Extract to read
--

BTW, when looking at these stats, note also that the percentage for IE7 (2.9% recently) is likely inflated due to unidentified bot traffic: https://phabricator.wikimedia.org/T148461#3011175 https://phabricator.wikimedia.org/T157404
On Mon, Mar 20, 2017 at 11:07 AM, James Forrester jforrester@wikimedia.org wrote:
On Mon, 20 Mar 2017 at 07:19 Joaquin Oltra Hernandez < jhernandez@wikimedia.org> wrote:
Great news!
Have we considered dropping IE 10 to grade C given Microsoft ended support for it more than a year ago and it seems to be as low as IE 9 (only a 0.24% *[1]*)?
Certainly, that would be the next step. I think that the additional burden of IE10 over IE11 is relatively slight, so I'd probably recommend keeping it in Grade A for at least a few months more, unless there's an urgent need. As always, each non-core feature needs to decide for itself what support level is provided for older browsers.

--

Data provided
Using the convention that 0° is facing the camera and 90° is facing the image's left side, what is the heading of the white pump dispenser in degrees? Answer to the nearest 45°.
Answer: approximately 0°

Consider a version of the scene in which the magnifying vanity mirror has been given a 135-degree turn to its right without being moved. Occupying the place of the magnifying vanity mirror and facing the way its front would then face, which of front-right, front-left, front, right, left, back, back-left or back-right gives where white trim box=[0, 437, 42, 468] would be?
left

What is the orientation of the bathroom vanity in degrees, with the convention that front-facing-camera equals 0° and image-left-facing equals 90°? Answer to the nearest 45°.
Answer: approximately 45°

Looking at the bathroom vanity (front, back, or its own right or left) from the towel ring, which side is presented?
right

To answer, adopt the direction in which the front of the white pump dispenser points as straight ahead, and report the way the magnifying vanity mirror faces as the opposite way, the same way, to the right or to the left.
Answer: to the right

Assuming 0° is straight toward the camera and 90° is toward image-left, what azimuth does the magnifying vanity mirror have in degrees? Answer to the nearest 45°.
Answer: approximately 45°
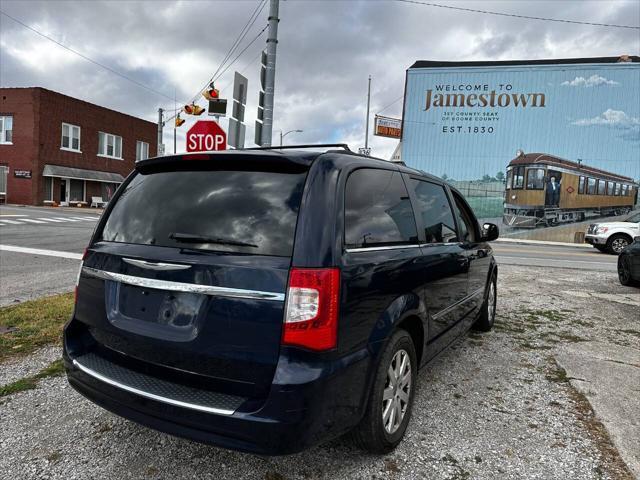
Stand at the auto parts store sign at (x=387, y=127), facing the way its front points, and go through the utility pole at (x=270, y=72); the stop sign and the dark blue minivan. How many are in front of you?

--

Instructions
1) Output the passage of the browser-support message between "BTW, when looking" and "a 0.24% *[1]*)?", inclusive, word for word.
2) Return, unchanged, the lines of the listing from its first line through the line holding "Answer: to the right", inclusive.
The listing has no connection to the message on browser support.

Exercise results
1)
BTW, when looking at these stats, note also that the percentage for IE7 (2.9% recently) is likely inflated due to unidentified bot traffic: https://phabricator.wikimedia.org/T148461#3011175 https://phabricator.wikimedia.org/T157404
On Mon, Mar 20, 2017 at 11:07 AM, James Forrester jforrester@wikimedia.org wrote:
On Mon, 20 Mar 2017 at 07:19 Joaquin Oltra Hernandez < jhernandez@wikimedia.org> wrote:
Great news!
Have we considered dropping IE 10 to grade C given Microsoft ended support for it more than a year ago and it seems to be as low as IE 9 (only a 0.24% *[1]*)?

2)
Using the convention that 0° is facing the camera and 90° is facing the image's left side, what is the heading of the white pump dispenser in degrees? Answer to the nearest 45°.
Answer: approximately 0°

Consider a version of the scene in which the magnifying vanity mirror has been given a 135-degree turn to its right without being moved. Occupying the place of the magnifying vanity mirror and facing the way its front would then face, which of front-right, front-left, front, right, left, back, back-left or back-right gives where white trim box=[0, 437, 42, 468] would be?
left

What is the orientation of the bathroom vanity in degrees, with the convention that front-facing-camera equals 0° and image-left-facing equals 90°? Answer to the nearest 45°.
Answer: approximately 45°

Looking at the bathroom vanity (front, back, or its own right or left) from the towel ring, which side is presented?
right

To answer, adopt the direction in which the front of the white pump dispenser points as straight ahead, and report the way the magnifying vanity mirror faces as the opposite way, the same way, to the right or to the left.
Answer: to the right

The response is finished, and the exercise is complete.